Work task: Exact reproduction required: the lines below from the line with "nose: (523, 368)" to the line with "right front paw: (292, 469)", both ends included, and no others.

Data records:
○ ○ ○ ○ ○ ○ ○
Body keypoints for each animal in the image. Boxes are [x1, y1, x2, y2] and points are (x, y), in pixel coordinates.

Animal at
○ ○ ○ ○ ○ ○ ○
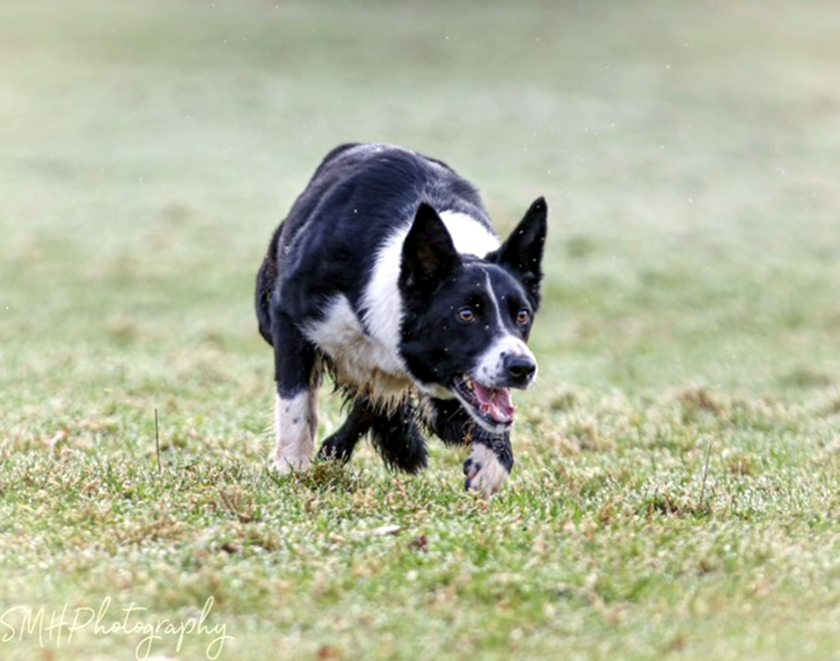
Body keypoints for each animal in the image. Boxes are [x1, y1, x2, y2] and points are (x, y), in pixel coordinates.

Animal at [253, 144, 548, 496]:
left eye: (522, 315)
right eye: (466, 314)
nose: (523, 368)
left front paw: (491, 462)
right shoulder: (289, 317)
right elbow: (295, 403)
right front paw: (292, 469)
○ ○ ○ ○ ○ ○ ○
Response:
nose: (523, 368)
left front paw: (491, 462)
right shoulder: (289, 317)
right elbow: (295, 403)
right front paw: (292, 469)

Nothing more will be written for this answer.